There are two primary reasons for our tendency to get attached to conflict. The first reason is conflict is what we know. Our parents and other key people in our lives may have frequently been in conflict, so we developed that same habit. The second reason can stand alone or it can be reinforcement for the first reason. It is fear; fear of what the consequences might be if we don’t “defend ourselves” in a conflict and/or fear of what else life might have in store if our energies were not caught up in and distracted by conflict.
When conflict is a familiar phenomenon in our lives, we almost always come to believe that it’s just the way life has to be. Our belief system tells us that conflict is a given in life and that we can’t change that fact. We see conflict as a reality of life and we see ourselves simply – and inevitably – caught up in it. But, the surprising truth is that conflict is not “inevitable” in anyone’s life—not yours, not mine, not anyone else’s.

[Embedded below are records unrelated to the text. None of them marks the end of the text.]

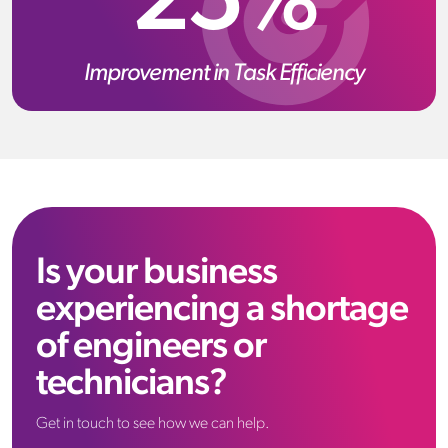
25%
Improvement in Task Efficiency
Is your business
experiencing a shortage
of engineers or
technicians?
Get in touch to see how we can help.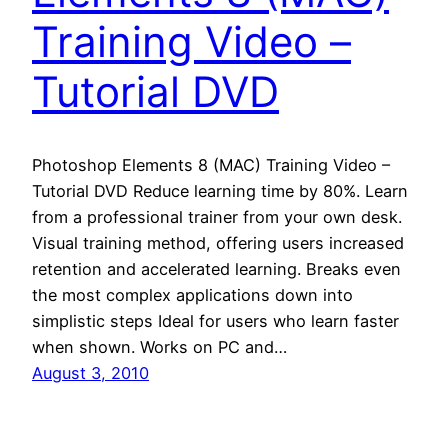
Training Video –
Tutorial DVD
Photoshop Elements 8 (MAC) Training Video –
Tutorial DVD Reduce learning time by 80%. Learn
from a professional trainer from your own desk.
Visual training method, offering users increased
retention and accelerated learning. Breaks even
the most complex applications down into
simplistic steps Ideal for users who learn faster
when shown. Works on PC and…
August 3, 2010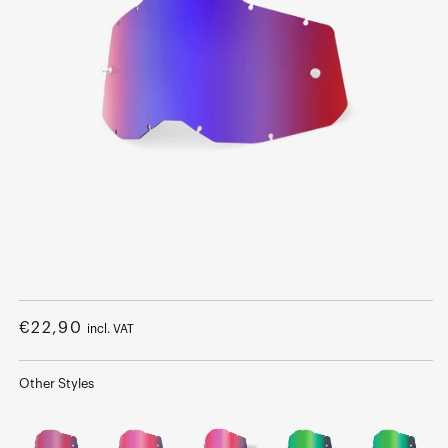
Open
media
1
Regular
€22,90
incl. VAT
in
modal
price
Other Styles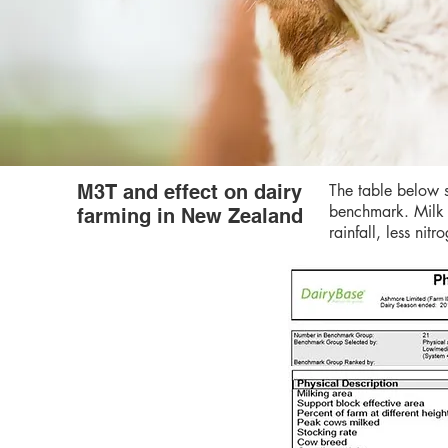
M3T and effect on dairy
The table below s
benchmark. Milk 
farming in New Zealand
rainfall, less ni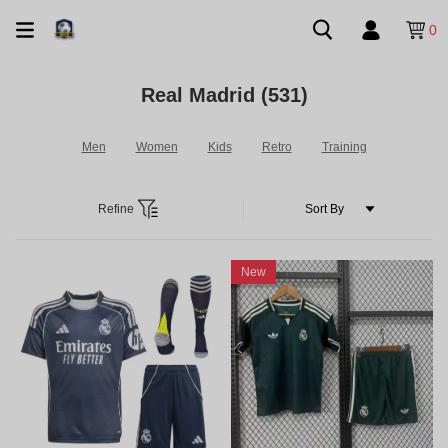
0
Real Madrid
(531)
Men
Women
Kids
Retro
Training
Refine
New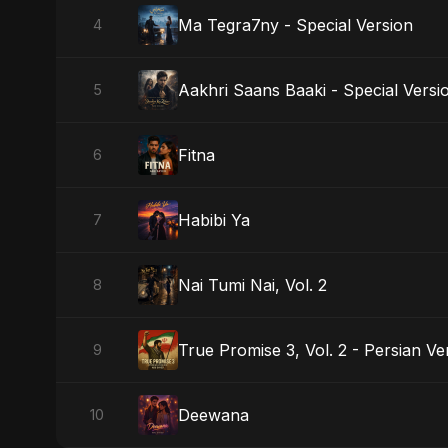
Ma Tegra7ny - Special Version
4
Aakhri Saans Baaki - Special Versi
5
Fitna
6
Habibi Ya
7
Nai Tumi Nai, Vol. 2
8
True Promise 3, Vol. 2 - Persian Ve
9
Deewana
10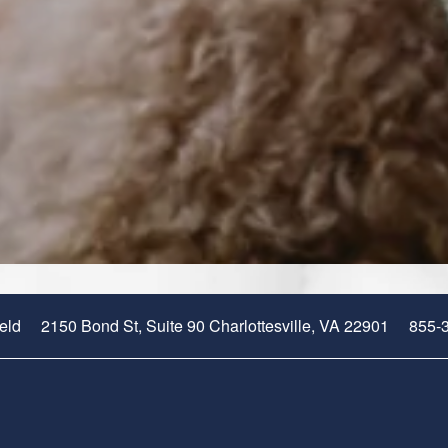
2150 Bond St, Suite 90
Charlottesville
,
VA
22901
855-
ield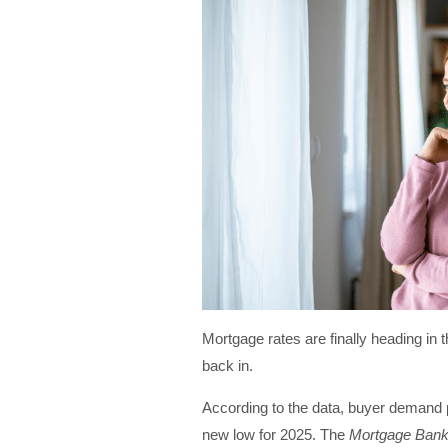
Mortgage rates are finally heading in t
back in.
According to the data, buyer demand 
new low for 2025. The
Mortgage Bank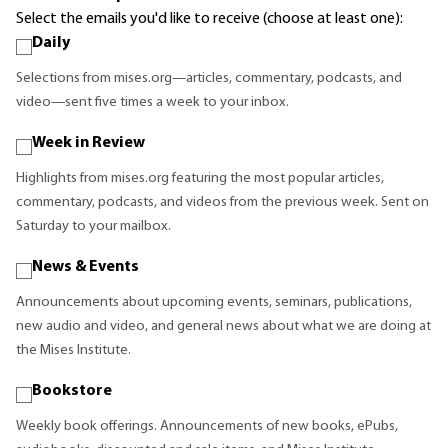
Select the emails you'd like to receive (choose at least one):
Daily
Selections from mises.org—articles, commentary, podcasts, and
video—sent five times a week to your inbox.
Week in Review
Highlights from mises.org featuring the most popular articles,
commentary, podcasts, and videos from the previous week. Sent on
Saturday to your mailbox.
News & Events
Announcements about upcoming events, seminars, publications,
new audio and video, and general news about what we are doing at
the Mises Institute.
Bookstore
Weekly book offerings. Announcements of new books, ePubs,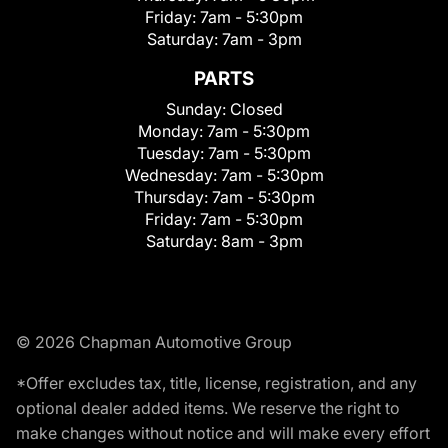
Friday:
7am - 5:30pm
Saturday:
7am - 3pm
PARTS
Sunday:
Closed
Monday:
7am - 5:30pm
Tuesday:
7am - 5:30pm
Wednesday:
7am - 5:30pm
Thursday:
7am - 5:30pm
Friday:
7am - 5:30pm
Saturday:
8am - 3pm
© 2026 Chapman Automotive Group
*Offer excludes tax, title, license, registration, and any
optional dealer added items. We reserve the right to
make changes without notice and will make every effort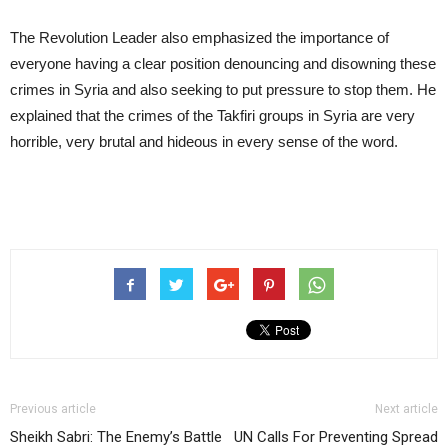
The Revolution Leader also emphasized the importance of
everyone having a clear position denouncing and disowning these
crimes in Syria and also seeking to put pressure to stop them. He
explained that the crimes of the Takfiri groups in Syria are very
horrible, very brutal and hideous in every sense of the word.
Previous article
Next article
Sheikh Sabri: The Enemy’s Battle
UN Calls For Preventing Spread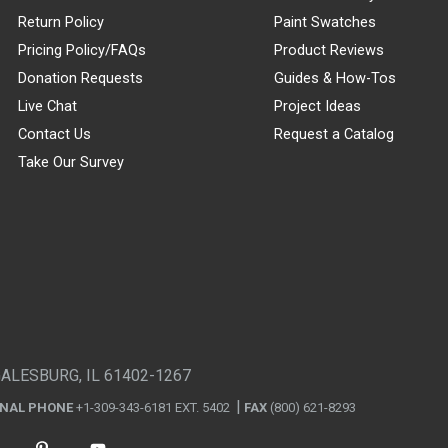
Return Policy
Paint Swatches
Pricing Policy/FAQs
Product Reviews
Donation Requests
Guides & How-Tos
Live Chat
Project Ideas
Contact Us
Request a Catalog
Take Our Survey
GALESBURG, IL 61402-1267
ONAL PHONE
+1-309-343-6181 EXT. 5402
FAX
(800) 621-8293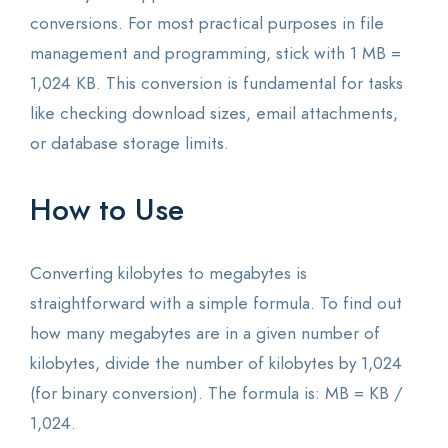
conversions. For most practical purposes in file
management and programming, stick with 1 MB =
1,024 KB. This conversion is fundamental for tasks
like checking download sizes, email attachments,
or database storage limits.
How to Use
Converting kilobytes to megabytes is
straightforward with a simple formula. To find out
how many megabytes are in a given number of
kilobytes, divide the number of kilobytes by 1,024
(for binary conversion). The formula is: MB = KB /
1,024.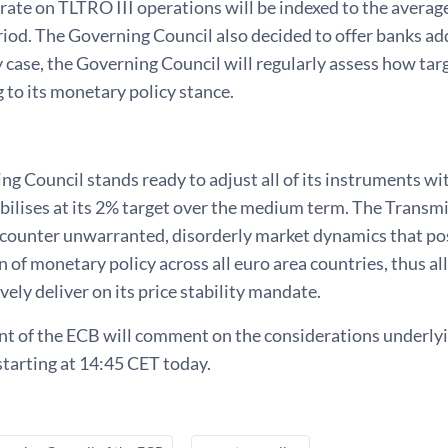
 rate on TLTRO III operations will be indexed to the averag
riod. The Governing Council also decided
to offer banks ad
y case, the Governing Council will regularly assess how ta
 to its monetary policy stance.
g Council stands ready to adjust all of its instruments wi
abilises at its 2% target over the medium term. The Transm
 counter unwarranted, disorderly market dynamics that pos
 of monetary policy across all euro area countries, thus a
vely deliver on its price stability mandate.
t of the ECB will comment on the considerations underlyin
tarting at 14:45 CET today.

It only takes one person involved in a conﬂict to change it. Conflict is a dance that requires at least two people. If one person in a conﬂict begins to set boundaries and change the dynamics of interaction, a new energy arises that creates a major shift—and the conﬂict ceases to exist. The phrase “It takes two to tango” is absolutely true. You simply can’t have the dance of conflict without both parties agreeing to partner up.
We sometimes get so caught up in our conﬂicts that all we can see is “my side” vs. “the other person’s side.” When we’re invested in believing that “my side” is where truth (or justice or correctness) lies, then we automatically believe that the other person is wrong and “just needs to do what I want them to do.” But, this is exactly where we need to stop and take a closer look because this place is where we become active perpetrators of the conflict.

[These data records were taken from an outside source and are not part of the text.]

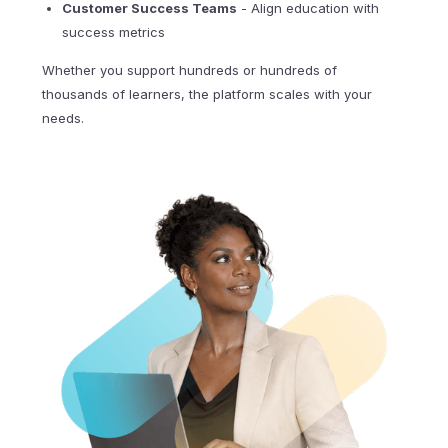
Customer Success Teams
- Align education with
success metrics
Whether you support hundreds or hundreds of
thousands of learners, the platform scales with your
needs.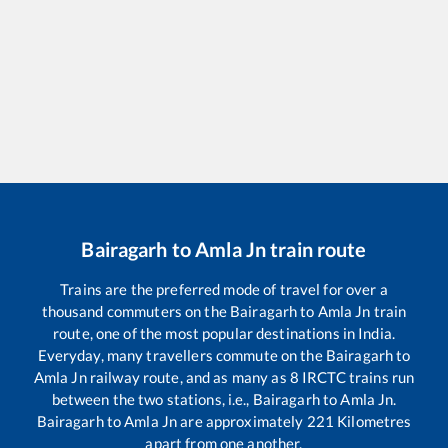
Bairagarh
to
Amla Jn
train route
Trains are the preferred mode of travel for over a
thousand commuters on the
Bairagarh
to
Amla Jn
train
route, one of the most popular destinations in India.
Everyday, many travellers commute on the
Bairagarh
to
Amla Jn
railway route, and as many as
8
IRCTC trains run
between the two stations, i.e.,
Bairagarh
to
Amla Jn
.
Bairagarh
to
Amla Jn
are approximately
221
Kilometres
apart from one another.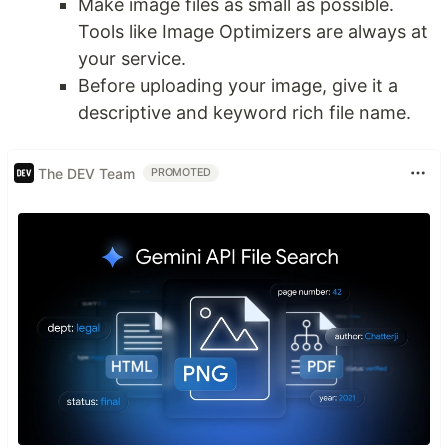
Make image files as small as possible.
Tools like Image Optimizers are always at
your service.
Before uploading your image, give it a
descriptive and keyword rich file name.
The DEV Team
PROMOTED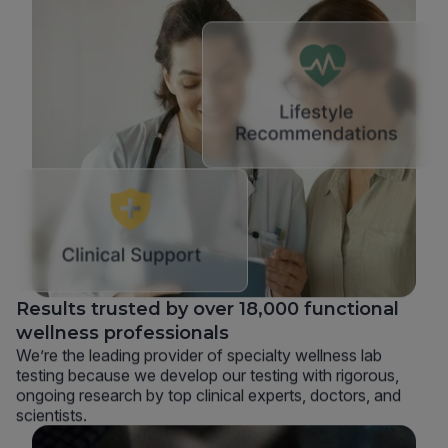
Results trusted by over 18,000 functional
wellness professionals
We’re the leading provider of specialty wellness lab
testing because we develop our testing with rigorous,
ongoing research by top clinical experts, doctors, and
scientists.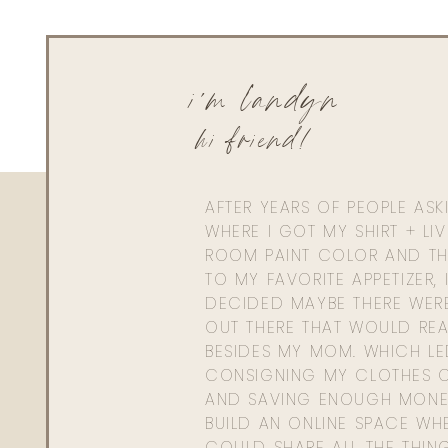
i'm landyn
hi friend!
AFTER YEARS OF PEOPLE AS
WHERE I GOT MY SHIRT + LI
ROOM PAINT COLOR AND TH
TO MY FAVORITE APPETIZER, 
DECIDED MAYBE THERE WER
OUT THERE THAT WOULD REA
BESIDES MY MOM. WHICH L
CONSIGNING MY CLOTHES O
AND SAVING ENOUGH MONE
BUILD AN ONLINE SPACE WHE
COULD SHARE ALL THE THIN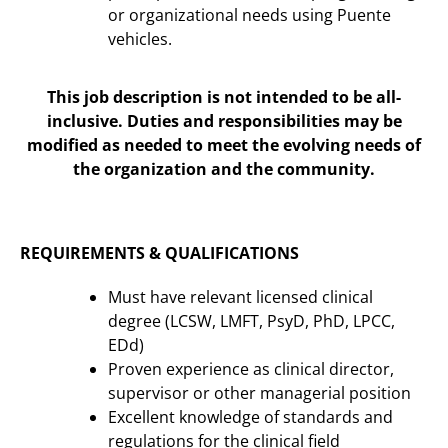
or organizational needs using Puente
vehicles.
This job description is not intended to be all-
inclusive. Duties and responsibilities may be
modified as needed to meet the evolving needs of
the organization and the community.
REQUIREMENTS & QUALIFICATIONS
Must have relevant licensed clinical
degree (LCSW, LMFT, PsyD, PhD, LPCC,
EDd)
Proven experience as clinical director,
supervisor or other managerial position
Excellent knowledge of standards and
regulations for the clinical field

Out of that belief comes the next belief that keeps us locked into the cycle of conflict: “The other person is robbing me of my happiness by their refusal to change.” In other words, we’ve come to believe that our happiness is dependent on the other person changing how they think and act.

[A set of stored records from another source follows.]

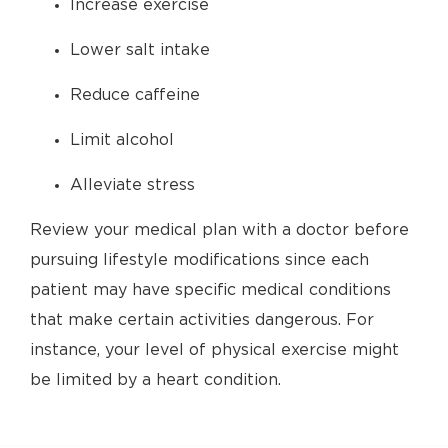
Increase exercise
Lower salt intake
Reduce caffeine
Limit alcohol
Alleviate stress
Review your medical plan with a doctor before
pursuing lifestyle modifications since each
patient may have specific medical conditions
that make certain activities dangerous. For
instance, your level of physical exercise might
be limited by a heart condition.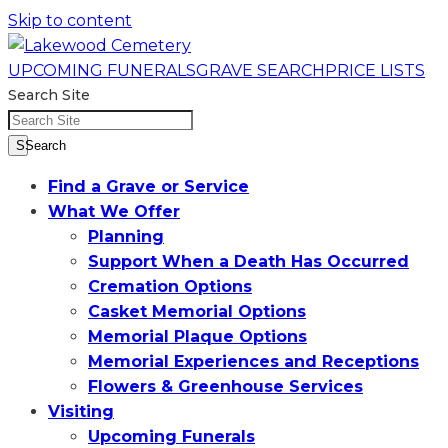
Skip to content
UPCOMING FUNERALS
GRAVE SEARCH
PRICE LISTS
Search Site
SSearch
Find a Grave or Service
What We Offer
Planning
Support When a Death Has Occurred
Cremation Options
Casket Memorial Options
Memorial Plaque Options
Memorial Experiences and Receptions
Flowers & Greenhouse Services
Visiting
Upcoming Funerals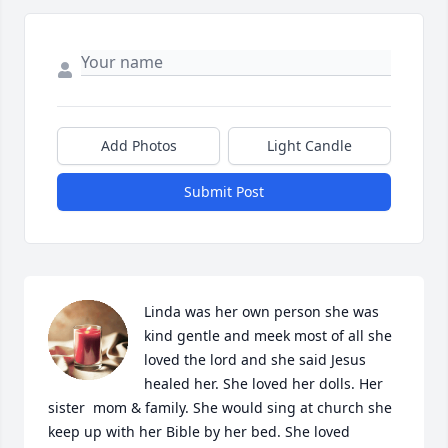
Add Photos
Light Candle
Submit Post
Linda was her own person she was 
kind gentle and meek most of all she 
loved the lord and she said Jesus 
healed her. She loved her dolls. Her 
sister  mom & family. She would sing at church she 
keep up with her Bible by her bed. She loved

Let’s reiterate. It is ideas and beliefs that perpetuate conflict. All we have to do is let go of that controlling idea that “the other person needs to change.” If we can be willing to change our own way of thinking and doing things, almost always the conﬂict will end.
It’s not up to us to change someone else. The simple human truth is that the other person will or won’t change. What they do or don’t do, will or won’t do is based entirely on what they perceive their own needs to be and how they choose to address them.
And it is not up to us to know what they need—that’s their job. It is, however, up to us to know what we need. And when we know what we need, then we can get about the business of changing ourselves and changing our own lives. We can start letting go of conflict, discovering what makes us happy and taking responsibility for getting ourselves there.